First up is the crispy-skin salmon with edamame pesto. Unfortunately, the fish which was purchased for the class lacked skin, but it still tasted pretty good. When Sara decided to make it for the mother's day dinner at our house, Lisa told her there was no way she was going to get enough of it done to feed the 14 or 16 people in attendance in time for a reasonable dinner hour. I'm happy to report that they found a way to do it in the oven and Sara did a fine job on the pesto. My son Michael used the left-overs on pasta.
I think, though I'm m not entirely sure, this is roasted halibut with tomato jam and possibly a panko topping. It was delicious.
This is for sure grilled ahi tuna served with some sauteed vegetables. There may be an orange sauce, which means that neither Sara, my son, or our friend Lorien should eat it.
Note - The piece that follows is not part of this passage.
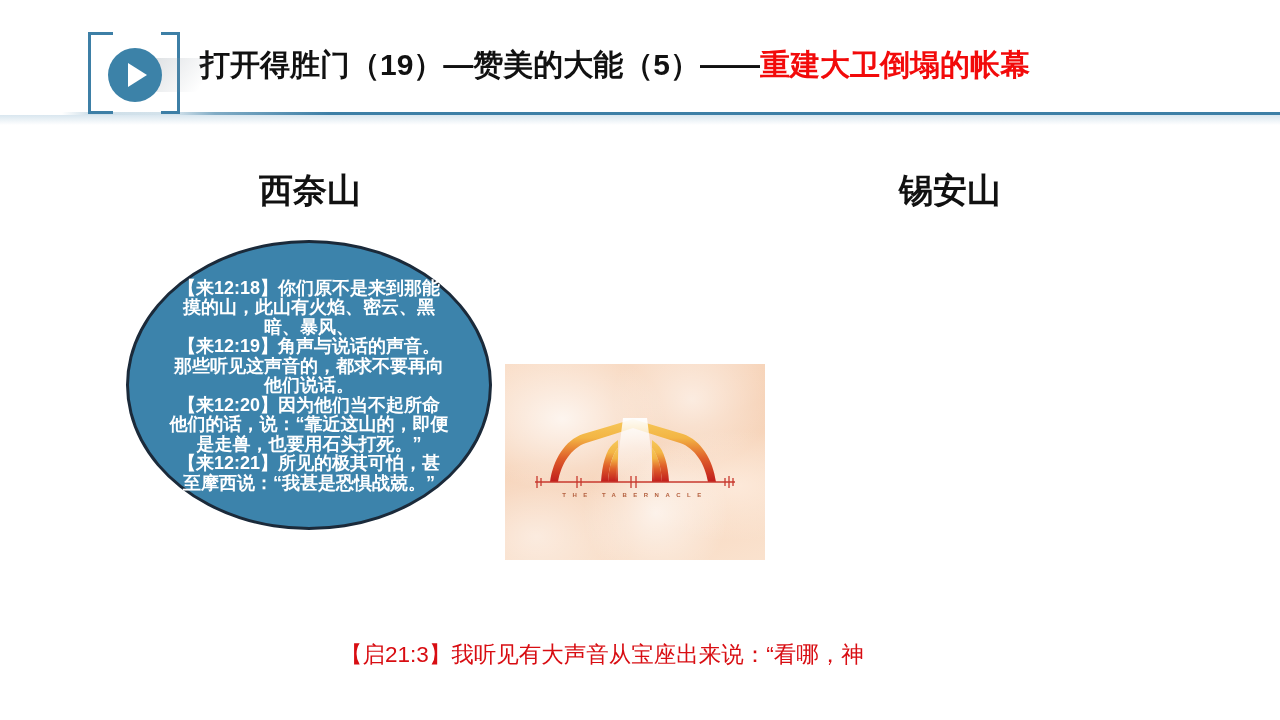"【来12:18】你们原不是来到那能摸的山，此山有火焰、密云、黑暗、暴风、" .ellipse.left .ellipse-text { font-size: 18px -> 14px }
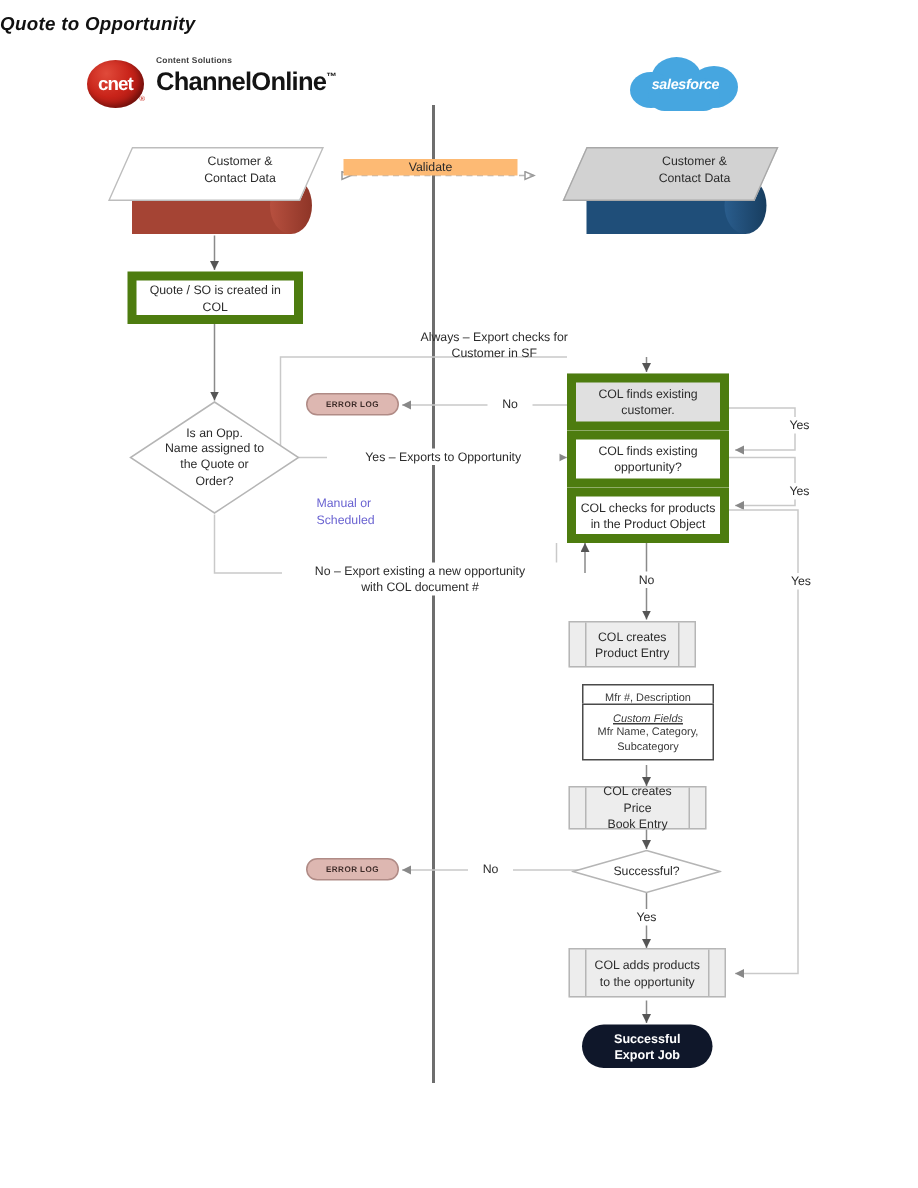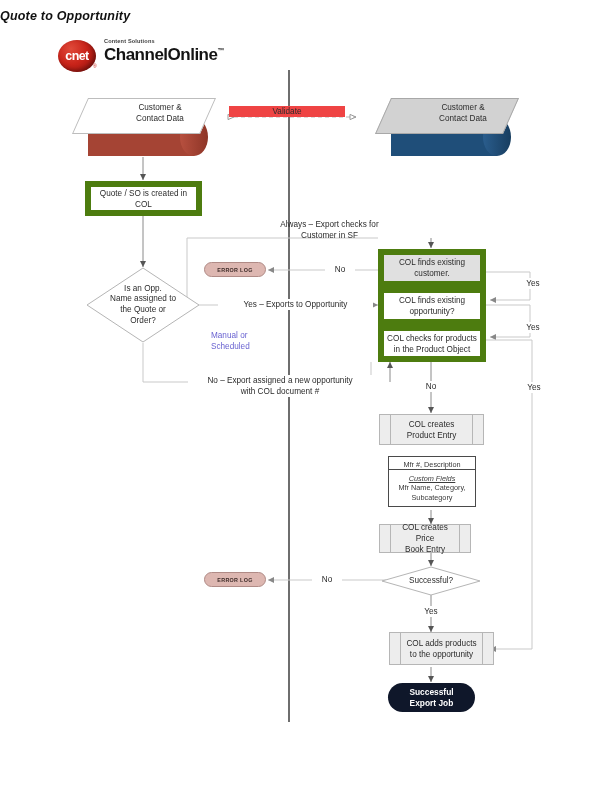"salesforce" div.abs { html: none -> <div> <div></div> <div></div> <div></div> <div></div> <div>salesforce</div> </div> }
It was good, but would need a new sauce for the Sunday Super Supper Squad.
This was a baked cod or sole dish with definite Mediterranean flavors of tomatoes, olives, and feta cheese.
And here we have a nice couple of views of the presentation before the class dived into dinner.
As you can see, Sara enjoyed herself.

Sur la Table at the Farmers' Market (adjacent to The Grove) on West Third Street in Los Angeles offers periodic classes on cooking fish, which is an excellent way to learn more about this healthy protein. I saw that there's an upcoming class which concentrates on grilling fish. My friend who has been running the cooking classes program for about a year is leaving to return to her career as a pastry chef at the beginning of July (sniff!) But there are a number of excellent instructors remaining, most of whom have graduated from culinary school and worked in restaurants. I would strongly suggest taking the essential knife skills class (offered often) for anyone who wants to improve their performance in the kitchen, as well as the more advanced class in knife skills (rarely offered) if you want to safe money in the meat department.

Most classes run $69-$79 and end with a good dinner (or dessert) to sample. It is especially fun to take a class with a friend or two. Most classes are hands-on, and I guarantee you will learn something new every time. Plus, there will be a nice discount card to use for a week after the class.